• WHAT YOU NEED TO DO:
1. In the mailing-list post about a Haskell plugin system, what does the quoted reply say are the only classes in Haskell?
2. From the mailing-list post, return the stretch from "Maybe I wasn't" through "only for illustration)".

• GIVEN PASSAGE:
────────────────────────────────────────
[Haskell-cafe] Dynamically find out instances of classes (pluginsystem for haskell)

Radosław Grzanka radoslawg at gmail.com
Thu Nov 22 07:55:44 EST 2007


2007/11/22, Claus Reinke <claus.reinke at talk21.com>:
> >  Is there any plugin system for haskell? For example, in Java, I can
> > load all compiled classes from given directory, check their interfaces
> > and run some methods through reflection etc. Is it possible in
> > haskell, to load modules from given directory, and if in module there
> > is instance of class then return instantiation of that class?
> >
> > I hope this is understandable what I'm trying to achieve here.
>
> not really: the only classes in haskell are type classes, and
> if there is any class instance missing at compile time, you
> won't even get to runtime, so you don't have to worry
> about loading instances at runtime!-)

Maybe I wasn't clear enough, maybe It is too much OO, maybe this is
exploiting language, maybe there are better ways. ;)

Let's say that in common module I have declaration (written from head,
so may not compile - only for illustration)

class Foo a where
  fun :: a -> String

This is my interface declaration.
Now in seperate modules I have:

data GreatFooInstance = GreatFooInstance
instance Foo GreatFooInstance where
  fun a = "1"

in another module I have

data GreatFooInstance' = GreatFooInstance'
instance Foo GreatFooInstance' where
  fun a = "2"
────────────────────────────────────────
• SUPPLIED RECORDS:
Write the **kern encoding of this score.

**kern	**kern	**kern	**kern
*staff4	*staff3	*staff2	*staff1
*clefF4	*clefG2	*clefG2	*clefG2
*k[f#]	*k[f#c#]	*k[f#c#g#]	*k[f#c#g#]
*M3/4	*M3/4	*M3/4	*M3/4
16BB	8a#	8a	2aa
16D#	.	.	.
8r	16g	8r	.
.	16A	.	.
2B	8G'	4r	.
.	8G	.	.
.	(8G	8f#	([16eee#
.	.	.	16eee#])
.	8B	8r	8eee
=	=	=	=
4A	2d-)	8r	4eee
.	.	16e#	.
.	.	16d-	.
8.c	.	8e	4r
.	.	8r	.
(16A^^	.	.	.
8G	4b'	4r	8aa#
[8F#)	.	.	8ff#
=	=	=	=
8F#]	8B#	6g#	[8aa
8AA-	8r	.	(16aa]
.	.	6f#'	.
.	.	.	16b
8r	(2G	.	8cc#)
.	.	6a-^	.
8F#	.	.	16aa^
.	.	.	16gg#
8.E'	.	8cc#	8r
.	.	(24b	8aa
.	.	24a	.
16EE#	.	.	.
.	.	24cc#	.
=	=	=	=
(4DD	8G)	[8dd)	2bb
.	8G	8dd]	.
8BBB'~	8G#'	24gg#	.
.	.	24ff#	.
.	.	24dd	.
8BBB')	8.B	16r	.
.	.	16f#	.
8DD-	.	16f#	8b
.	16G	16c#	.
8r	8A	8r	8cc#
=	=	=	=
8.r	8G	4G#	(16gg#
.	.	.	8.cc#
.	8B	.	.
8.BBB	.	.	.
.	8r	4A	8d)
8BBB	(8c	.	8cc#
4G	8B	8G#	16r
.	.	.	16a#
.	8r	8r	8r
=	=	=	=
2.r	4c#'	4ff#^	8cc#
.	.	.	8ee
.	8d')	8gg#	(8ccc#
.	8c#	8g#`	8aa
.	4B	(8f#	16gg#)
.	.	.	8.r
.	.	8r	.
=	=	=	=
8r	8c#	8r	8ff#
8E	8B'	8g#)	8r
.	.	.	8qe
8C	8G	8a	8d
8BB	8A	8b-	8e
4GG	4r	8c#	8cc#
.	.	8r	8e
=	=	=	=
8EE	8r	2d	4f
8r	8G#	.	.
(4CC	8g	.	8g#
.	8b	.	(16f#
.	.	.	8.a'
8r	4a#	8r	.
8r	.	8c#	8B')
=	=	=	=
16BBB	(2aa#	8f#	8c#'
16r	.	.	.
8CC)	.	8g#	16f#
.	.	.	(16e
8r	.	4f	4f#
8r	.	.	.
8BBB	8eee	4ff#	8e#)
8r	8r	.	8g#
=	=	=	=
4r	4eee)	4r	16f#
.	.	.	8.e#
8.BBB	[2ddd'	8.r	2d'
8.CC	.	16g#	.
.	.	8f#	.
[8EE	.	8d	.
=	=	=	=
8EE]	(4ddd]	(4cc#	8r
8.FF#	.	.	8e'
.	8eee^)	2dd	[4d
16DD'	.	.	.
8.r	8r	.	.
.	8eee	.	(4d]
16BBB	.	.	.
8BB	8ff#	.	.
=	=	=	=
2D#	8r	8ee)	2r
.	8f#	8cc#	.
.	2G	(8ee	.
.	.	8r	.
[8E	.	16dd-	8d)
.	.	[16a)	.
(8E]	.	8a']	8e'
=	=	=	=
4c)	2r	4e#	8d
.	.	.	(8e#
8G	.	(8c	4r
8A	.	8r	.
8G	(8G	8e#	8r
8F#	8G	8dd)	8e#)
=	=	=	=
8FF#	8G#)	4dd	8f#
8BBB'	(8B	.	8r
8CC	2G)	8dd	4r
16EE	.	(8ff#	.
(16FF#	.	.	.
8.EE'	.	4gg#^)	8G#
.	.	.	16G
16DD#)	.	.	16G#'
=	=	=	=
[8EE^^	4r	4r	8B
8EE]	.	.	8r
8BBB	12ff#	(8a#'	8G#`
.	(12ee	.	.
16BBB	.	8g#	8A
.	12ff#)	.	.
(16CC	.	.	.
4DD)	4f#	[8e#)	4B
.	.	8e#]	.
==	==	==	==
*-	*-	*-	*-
────────────────────────────────────────
• ANSWERS TO THIS EXERCISE:
1. Type classes.

2.
Maybe I wasn't clear enough, maybe It is too much OO, maybe this is
exploiting language, maybe there are better ways. ;)

Let's say that in common module I have declaration (written from head,
so may not compile - only for illustration)